===== RECORDS FOR THE EXERCISE
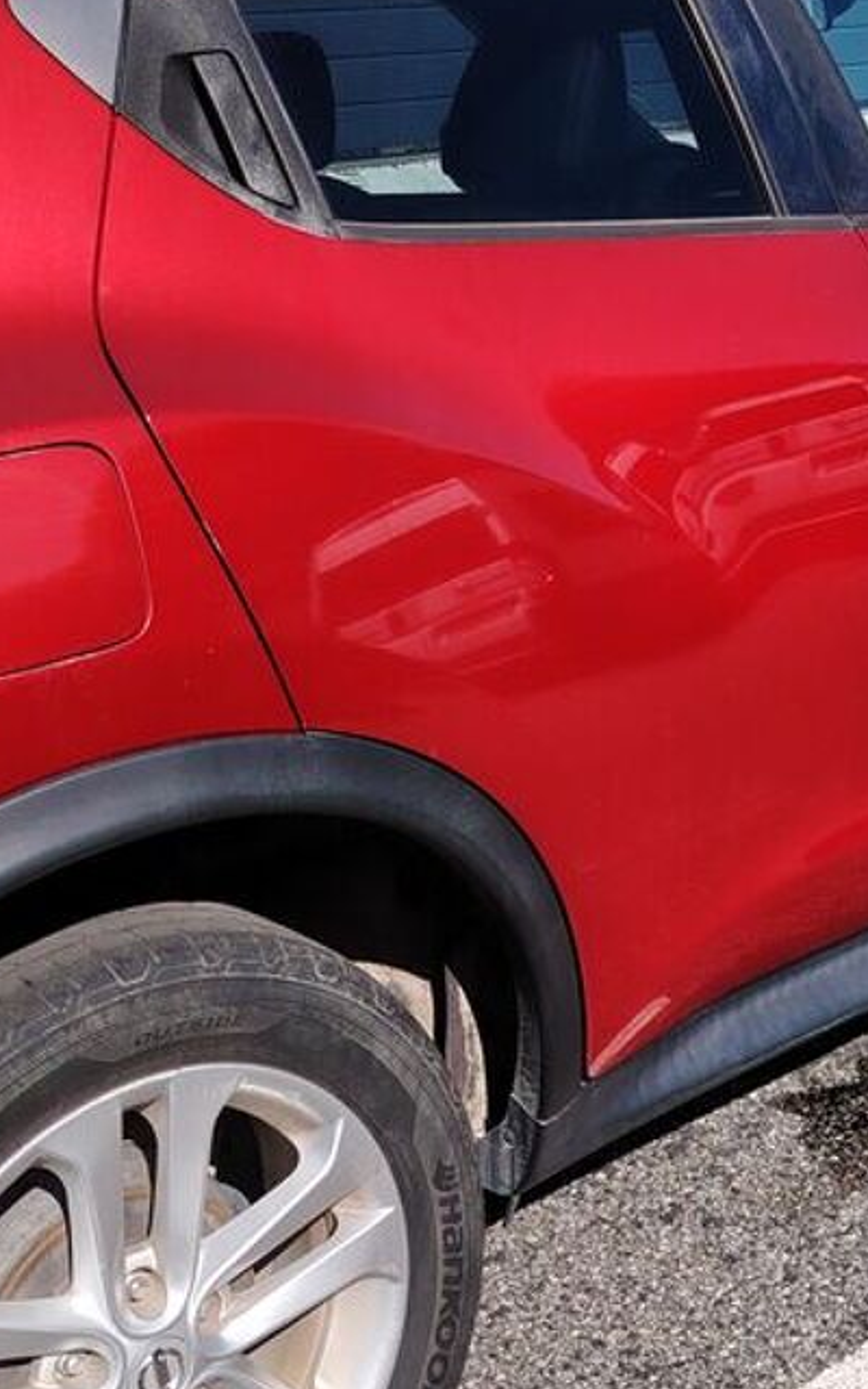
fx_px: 2006
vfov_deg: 37.6
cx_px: 714
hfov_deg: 24.0
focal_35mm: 53
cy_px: 413
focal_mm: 5.25
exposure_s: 1/1421
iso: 100
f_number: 1.75
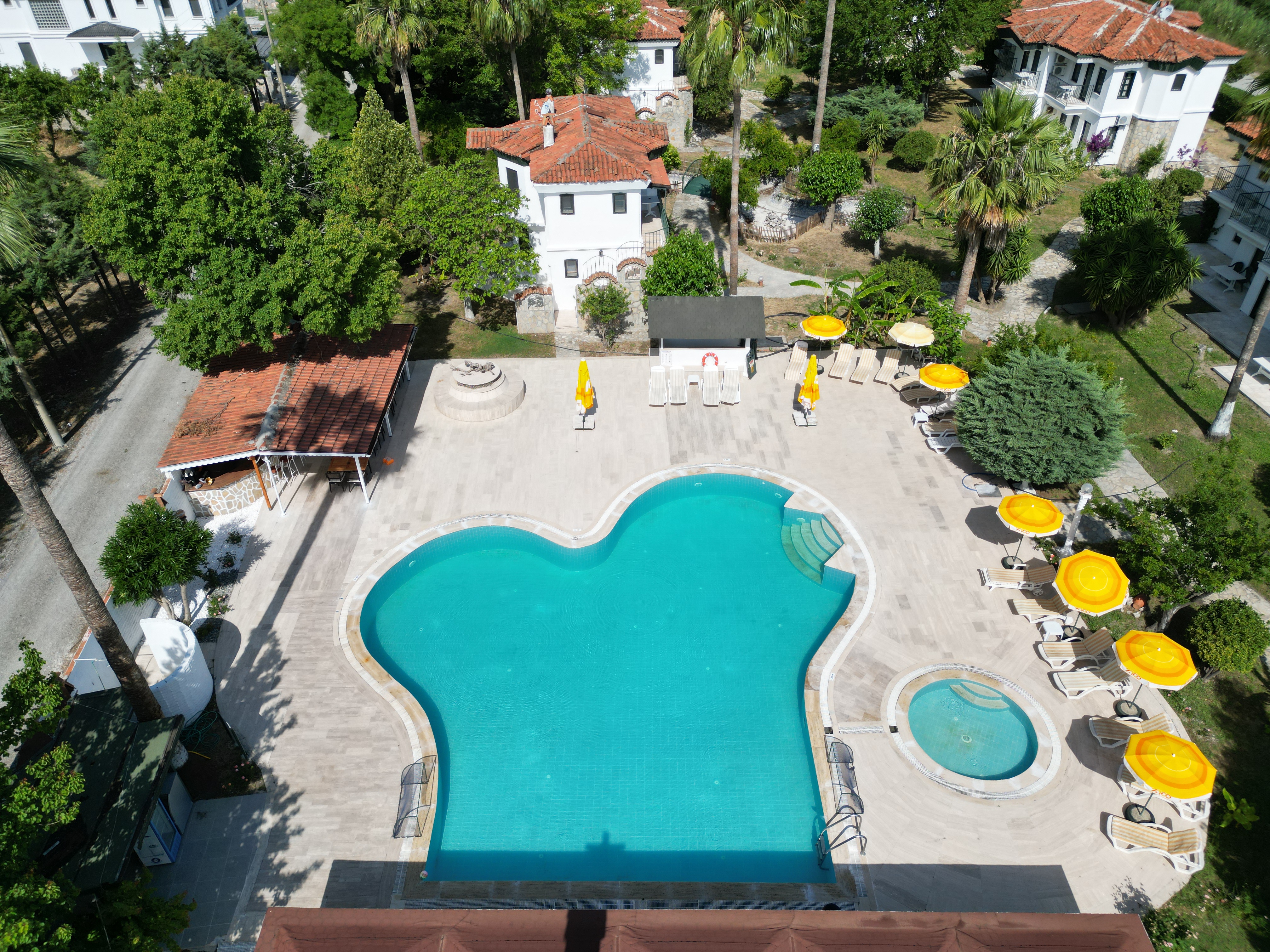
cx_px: 635
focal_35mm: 24
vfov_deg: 56.8
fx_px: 881
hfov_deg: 71.6
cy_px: 476
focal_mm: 6.72
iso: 140
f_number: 1.7
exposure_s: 1/5000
==========
REQUIRED ACTION -> What is needed is an exact transcription of every entry, minus the pictures.

SOLUTION BELOW ->
fx_px: 2006
vfov_deg: 37.6
cx_px: 714
hfov_deg: 24.0
focal_35mm: 53
cy_px: 413
focal_mm: 5.25
exposure_s: 1/1421
iso: 100
f_number: 1.75
cx_px: 635
focal_35mm: 24
vfov_deg: 56.8
fx_px: 881
hfov_deg: 71.6
cy_px: 476
focal_mm: 6.72
iso: 140
f_number: 1.7
exposure_s: 1/5000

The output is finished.